Nous avions décrété ne disposer d'aucune représentation du monde en état de produire, n'osant même murmurer : de créer. Nous allions, pour plusieurs années, visiter quelques dramaturges exemplaires dont le génie ne s'était ni étiolé ni contraint de s'alimenter à une pensée qu'ils tenaient pour " vraie ". Un trajet qui partait de " L'Annonce faite à Marie " de Paul Claudel pour aboutir à " La Mère " de Bertolt Brecht d'après Gorki, fut entrepris et réalisé sous le nom de code : " Projet Vérité ". En chemin, au centre de ce tryptique, le Groupov proposa une de ses productions les plus violentes : " Trash (A Lonely Prayer) " de Marie-France Collard. La question de la question de la vérité s'interrogeait elle-même dans ces trois spectacles selon trois visions du monde radicalement différentes.

 

Il apparut en cours de route que, pour nombre de dramaturges, de philosophes, et d'humbles bipèdes comme nous, la question de la vérité prend souvent sa source dans une interrogation sur le sens de la souffrance humaine. Progressivement, les événements du monde, les guerres comme les expérimentations en biogénétique, s'imposèrent à nouveau comme les premiers protagonistes d'une recherche du sens par les moyens de la représentation. 

 

« Que sont donc ces temps, où

Parler des arbres est presque un crime

Puisque c'est faire silence sur tant de forfaits ! »(9)

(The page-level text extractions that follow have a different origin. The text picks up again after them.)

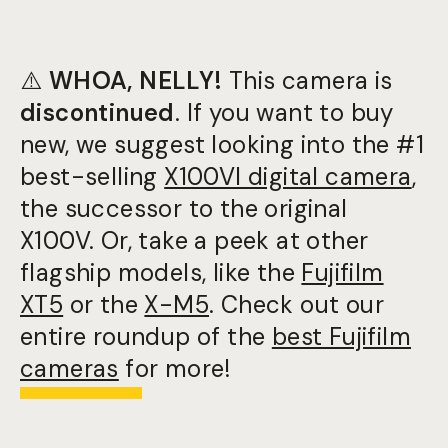
⚠️
WHOA, NELLY!
This camera is
discontinued
. If you want to buy
new, we suggest looking into the #1
best-selling
X100VI digital camera
,
the successor to the original
X100V. Or, take a peek at other
flagship models, like the
Fujifilm
XT5
or the
X-M5
. Check out our
entire roundup of the
best Fujifilm
cameras
for more!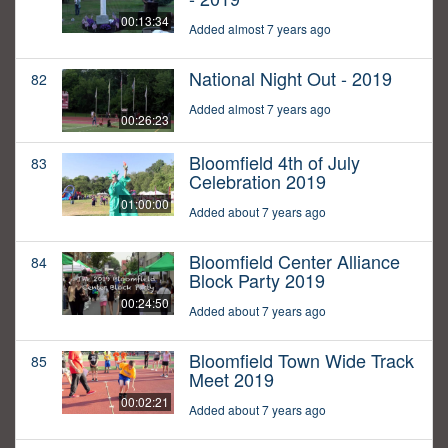
00:13:34
Added almost 7 years ago
National Night Out - 2019
82
Added almost 7 years ago
00:26:23
Bloomfield 4th of July
83
Celebration 2019
01:00:00
Added about 7 years ago
Bloomfield Center Alliance
84
Block Party 2019
00:24:50
Added about 7 years ago
Bloomfield Town Wide Track
85
Meet 2019
00:02:21
Added about 7 years ago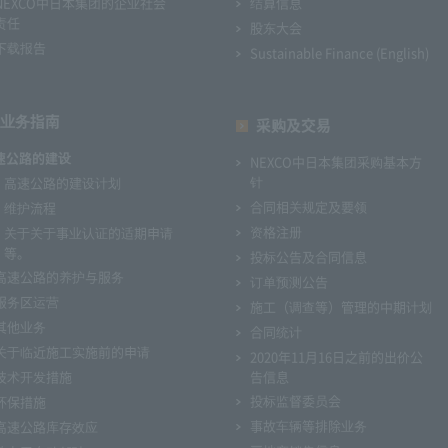
NEXCO中日本集团的企业社会
结算信息
责任
股东大会
下载报告
Sustainable Finance (English)
业务指南
采购及交易
速公路的建设
NEXCO中日本集团采购基本方
针
高速公路的建设计划
合同相关规定及要领
维护流程
资格注册
关于关于事业认证的适期申请
等。
投标公告及合同信息
高速公路的养护与服务
订单预测公告
服务区运营
施工（调查等）管理的中期计划
其他业务
合同统计
关于临近施工实施前的申请
2020年11月16日之前的出价公
技术开发措施
告信息
投标监督委员会
环保措施
事故车辆等排除业务
高速公路库存效应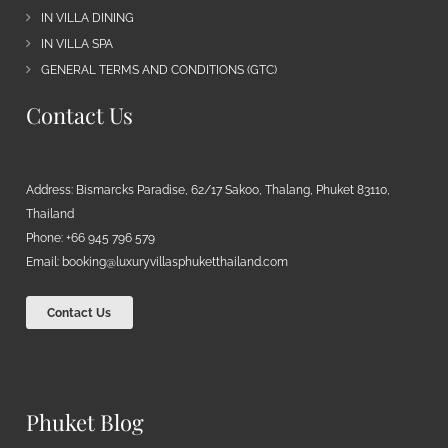
IN VILLA DINING
IN VILLA SPA
GENERAL TERMS AND CONDITIONS (GTC)
Contact Us
Address: Bismarcks Paradise, 62/17 Sakoo, Thalang, Phuket 83110,
Thailand
Phone: +66 945 796 579
Email:
booking@luxuryvillasphuketthailand.com
Contact Us
Phuket Blog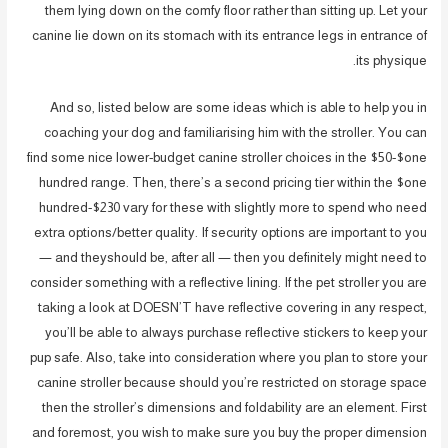
them lying down on the comfy floor rather than sitting up. Let your
canine lie down on its stomach with its entrance legs in entrance of
its physique.
And so, listed below are some ideas which is able to help you in
coaching your dog and familiarising him with the stroller. You can
find some nice lower-budget canine stroller choices in the $50-$one
hundred range. Then, there’s a second pricing tier within the $one
hundred-$230 vary for these with slightly more to spend who need
extra options/better quality. If security options are important to you
— and theyshould be, after all — then you definitely might need to
consider something with a reflective lining. If the pet stroller you are
taking a look at DOESN’T have reflective covering in any respect,
you’ll be able to always purchase reflective stickers to keep your
pup safe. Also, take into consideration where you plan to store your
canine stroller because should you’re restricted on storage space
then the stroller’s dimensions and foldability are an element. First
and foremost, you wish to make sure you buy the proper dimension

Oui, nous vivions aussi en de très sombres temps, et si nous n'allions pas cesser de travailler parmi les arbres dans nos « Clairières », nous allions résolument cesser de faire silence sur les forfaits, et tenter de dégager les processus, les outils, les formes de la tradition là où on les avait enterrés et produire l'effort nécessaire de les transformer à notre usage. Le spectacle " Rwanda 94 " représente notre première exploration dans cette direction. Il nous a pris quatre années de travail, l'accueil international qui lui a été fait nous encourage à persévérer.

 

Le risque d'être mal entendu est grand. Le Groupov ne détient pas plus aujourd'hui qu'en 1980 la réponse à sa question obsessionnelle, mais il a acquis la conviction que certaine manière d'y travailler est urgente et nécessaire.

 

« L'unique chose qu'une œuvre d'art puisse accomplir c'est d'éveiller la nostalgie d'un autre état du monde. Et cette nostalgie est révolutionnaire. »(10)

 

(1)Jacques Delcuvellerie, publié dans Alternatives Théâtrales 67-68, « Rwanda 94, le théâtre face au génocide », 2000 ; publié précédemment dans Réseaux 88-89-90 « Modernité et Post-Modernité », 2000.

(2)L’agnostiscisme prêt-à-porter aujourd’hui répandu : “ il n’y a pas de vérité ”, exemplaire des négations qui régénèrent automatiquement ce qu’elles prétendent nier, nous a toujours paru une croyance primaire et intéressée dont l’improductivité se lit dans les mises en scène qui s’en recommandent.

(3) “ La Mouette ”, Tchekhov.

(4)La parole fut cependant bien présente à ce moment dans certaines productions du Groupov, mais toujours enregistrée, une sorte d’élément scénographique sonore, jamais produite “ live ” par les actants.

(5)A celle qui écrit “ Lulu-Love-Life ” Jacques Delcuvellerie, in Alternatives théâtrales 44, « Théâtre et vérité », juillet 93.

(6)Sur la limite, J.D., Groupov 1984.

(7)Les Clairières sont des expériences de cinq jours et cinq nuits dans la forêt, en silence. Il s’agit d’une forme, leur structure est extrêmement précise mais laisse une part ouverte et personne ne traverse cette structure exactement de la même manière. Elles ont évolué en sorte qu’existent aujourd’hui au Groupov plusieurs types de Clairières. Elles ne s’adressent pas spécialement à des artistes.

(8)Collectif pluridisciplinaire, le Groupov connaît aussi des permutations de rôles. Acteurs/écrivains, metteurs en scène/acteurs, vidéastes/écrivains, etc.

(9)A ceux qui viendront après nous, B. Brecht.

(10)Heiner Müller citant Jean Genet.